Thursday, May 21, 2009
Only May

This week I've experienced the two extremes of the work-day: The Day That Flew By and The Day That Dragged Ass. Today was one of those days that just felt like it was never going to end. I was exhausted and cranky by lunch and the end of the day saw me examining the bags under my eyes in the bathroom mirror. I felt like I was trying to wade through molasses in my cute, summery heels. But oh, oh Tuesday and Wednesday disappeared before my very eyes. One moment it was 10am and I was having my toast and marmite and the next it was just about 4pm and I marvelled at the fact that leaving the office on time was a reality.

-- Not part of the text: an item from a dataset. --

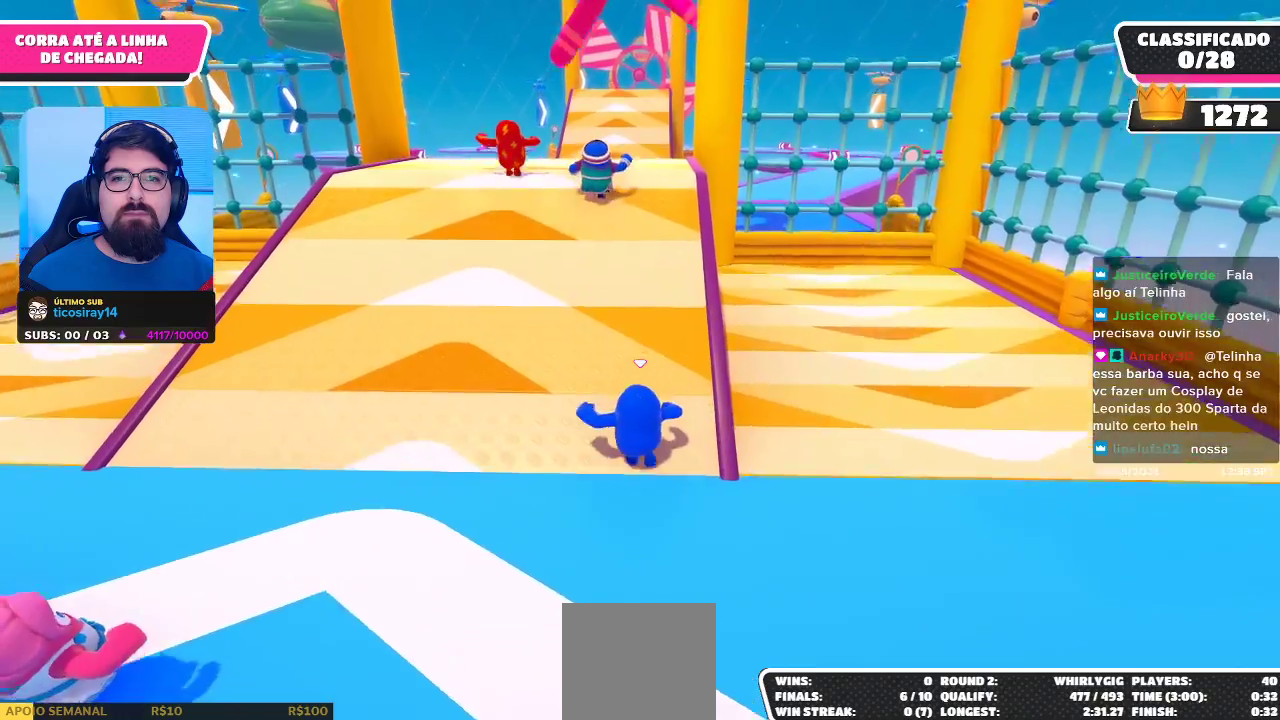
{"buttons": [], "left_stick": "up-right", "right_stick": "center", "events": [[117, "left_stick", "down-left"], [200, "left_stick", "down-right"], [333, "left_stick", "up-right"]]}
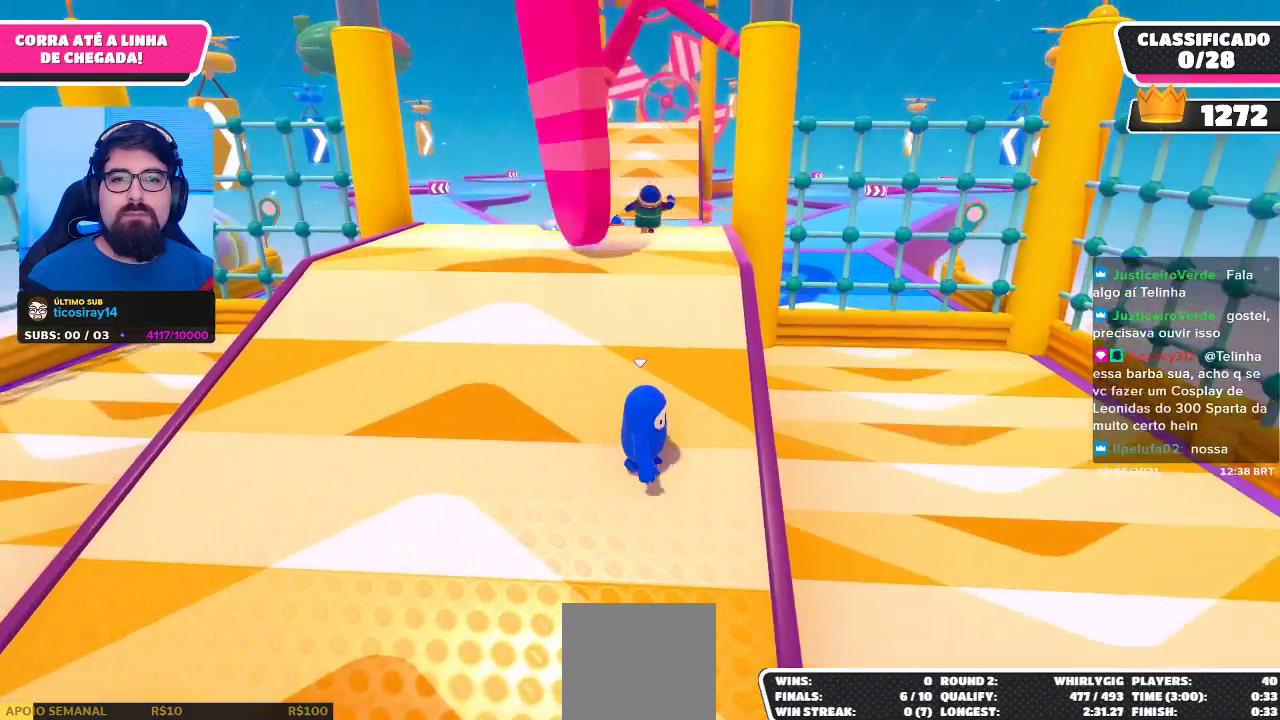
{"buttons": [], "left_stick": "up", "right_stick": "center", "events": [[67, "left_stick", "up"]]}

It was funny, because my partner in crime felt it too, felt the day being whisked away. For some time now, she and I like to say the date very slowly while looking intensely at each other. "Woowww - today is MAY twenty-first... Maaaay... twenty-FIRST!" It feels like our season just started the other day and now... now we only have five more weeks left of it. People have said to me that it feels like I just started, when really, I started six months ago. My job at work usually has me thinking and planning for a week ahead, so to me, it's pretty much June. And June means the end of our peak travel season, which is the end of my busy times at work, which potentially means me not working in the office over the summer (because, let's face it, even though I'm awesome doesn't mean that there's much business sense in paying me to sit around and tell people to recycle better), and THAT means that I get to buy plane tickets and fly over oceans and greet people with hugs and oh-em-gee I should probably start thinking about dates and buying those plane tickets NOW.

*wheezes into a paper bag*

Sometimes, the speed at which life moves scares me.

This is, for the most part, how my brain works: quickly and unnecessarily, aka jumping to conclusions. I don't know that I'm not staying in the office over the summer; I'm just making that assumption based on some random pieces of information I put together from conversations I had with three separate people. And this is probably one of my greatest weaknesses: my affinity for making things up and masking it behind l'aire du sense. When really, it makes no sense at all to make myself worry for no reason. I don't know anything, but I hope lots.

All too often I lie in bed, awake at night, and muse to myself about more than what's going to happen at work the next day or what my plans for the weekend are. I tumble through the flurry of mind-bytes that wonder what my life has become, and what it will be - what am I doing, where am I going, and how am I going to get there? And if I don't feel like I belong in any of the situations that I currently find myself in, nor the ones I've made for myself, then surely it means that I must not belong anywhere. And if ultimately I am going nowhere, then what the heck is it that I am doing in the right here and now? Lying awake in bed has suddenly become one of the more terrifying activities I've ever engaged myself in.

Amidst all the fear and worry of a future that lies so uncertain before me, there is a gentle, timid hope that wants to grow stronger. As much as I can't fall asleep for all my pessimism, I'd like to think that it is mostly my optimism that keeps my body and spirits up at night. I may play scenes from my past that I desperately want to re-live, but I also create ones that I hope will come to meet true life soon. I calculate invisible money and purchase non-existent tickets to far-off places in the world. I can feel laughter and taste colour. In my mind I make art with skills I don't have, I hear music that hasn't been written, and make love to a man I don't know yet.

I take a deep breath and count my lucky stars. So glad that it is just only May.